_Assignment_:
Make an exact copy of all the records, one that contains none of the pictures.

-- Material for the task follows --

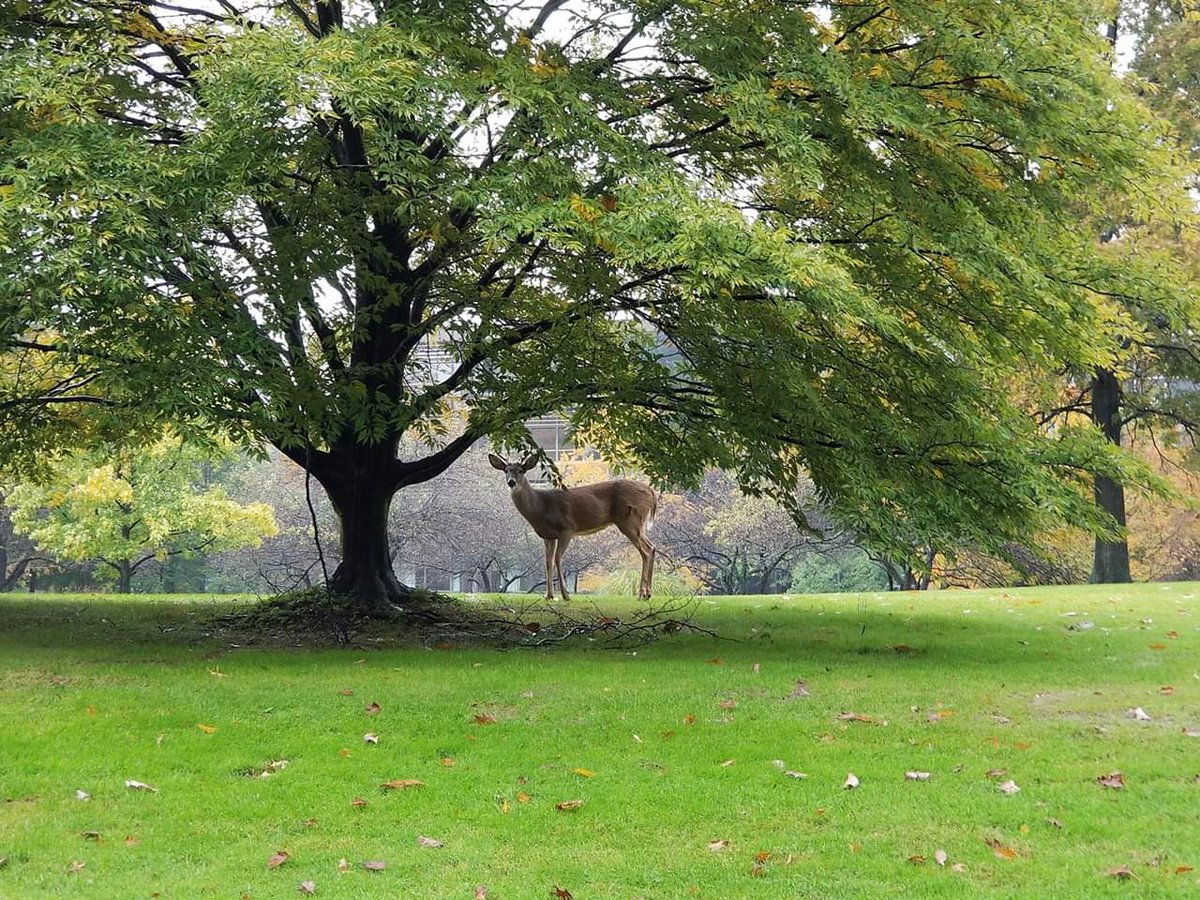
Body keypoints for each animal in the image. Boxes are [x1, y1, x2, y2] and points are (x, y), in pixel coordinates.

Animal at [488, 453, 658, 602]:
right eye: (506, 470)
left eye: (521, 470)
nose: (511, 482)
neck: (540, 507)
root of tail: (651, 492)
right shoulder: (548, 536)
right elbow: (548, 562)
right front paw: (549, 595)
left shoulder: (567, 528)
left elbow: (557, 558)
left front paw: (565, 595)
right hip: (637, 523)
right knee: (651, 547)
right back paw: (648, 594)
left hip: (629, 519)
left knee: (645, 552)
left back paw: (641, 594)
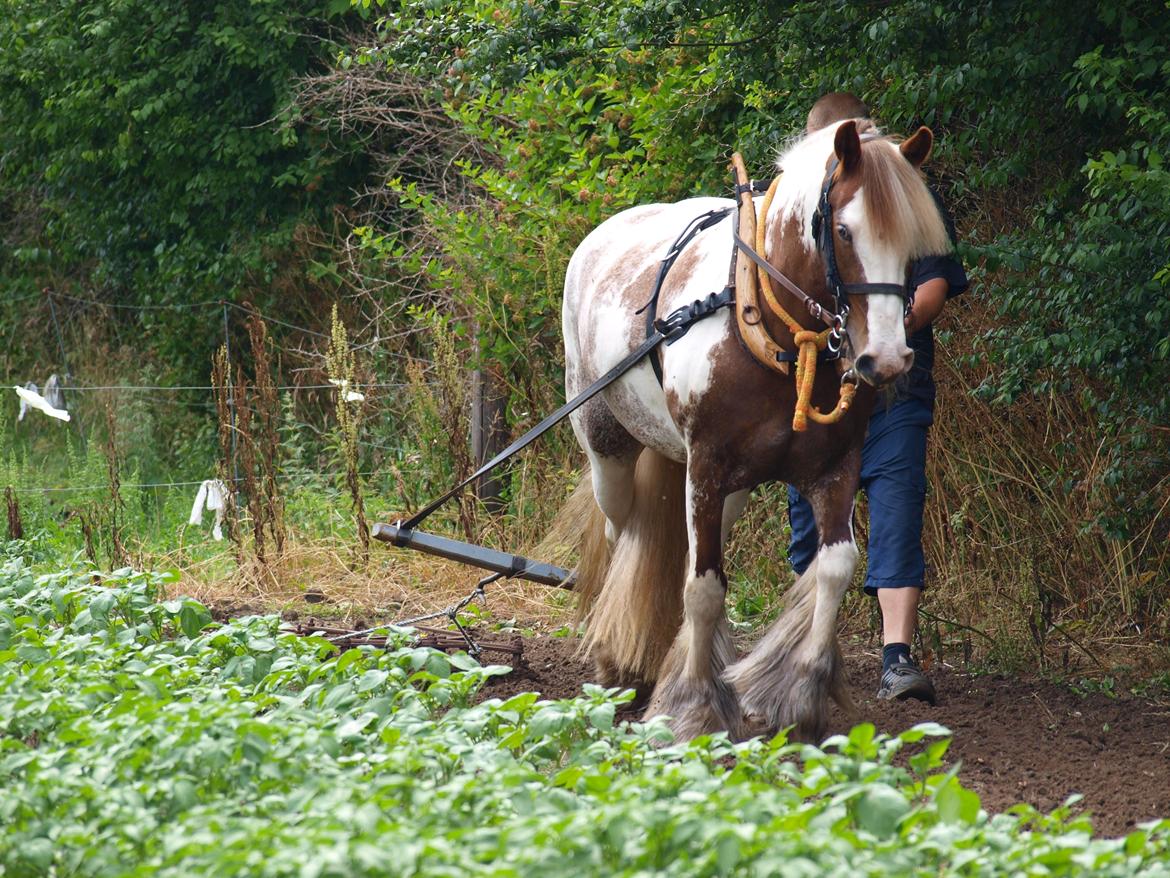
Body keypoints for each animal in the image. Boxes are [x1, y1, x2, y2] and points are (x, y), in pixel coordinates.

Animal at [554, 118, 950, 744]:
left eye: (914, 247)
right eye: (843, 230)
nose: (886, 360)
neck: (780, 335)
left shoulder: (835, 465)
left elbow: (835, 568)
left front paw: (800, 698)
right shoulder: (705, 465)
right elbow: (704, 587)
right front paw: (693, 708)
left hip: (726, 488)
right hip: (609, 449)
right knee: (623, 537)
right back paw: (618, 663)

-- Material for the task concluded --

_Answer to the exercise_:
Body keypoints for each animal in the image. Boxes are [x1, y1, x2, y2] and points are (x, y), in pixel coordinates.

Animal at [488, 453, 658, 602]:
right eye: (506, 470)
left eye: (521, 470)
nose: (511, 482)
neck: (540, 507)
root of tail: (651, 492)
right shoulder: (548, 536)
right elbow: (548, 562)
right front paw: (549, 595)
left shoulder: (567, 528)
left elbow: (557, 558)
left front paw: (565, 595)
right hip: (637, 523)
right knee: (651, 547)
right back paw: (648, 594)
left hip: (629, 519)
left knee: (645, 552)
left back paw: (641, 594)
Body keypoints for each animal in the image. Boxes are [x1, y1, x2, y2] and points are (x, y), in pixel coordinates.

Animal at [554, 118, 950, 744]:
left eye: (914, 247)
right eye: (843, 230)
nose: (886, 360)
neck: (780, 335)
left shoulder: (835, 465)
left elbow: (835, 568)
left front paw: (800, 698)
right shoulder: (705, 465)
right elbow: (704, 587)
right front paw: (693, 708)
left hip: (726, 488)
right hip: (609, 449)
right knee: (623, 537)
right back paw: (618, 663)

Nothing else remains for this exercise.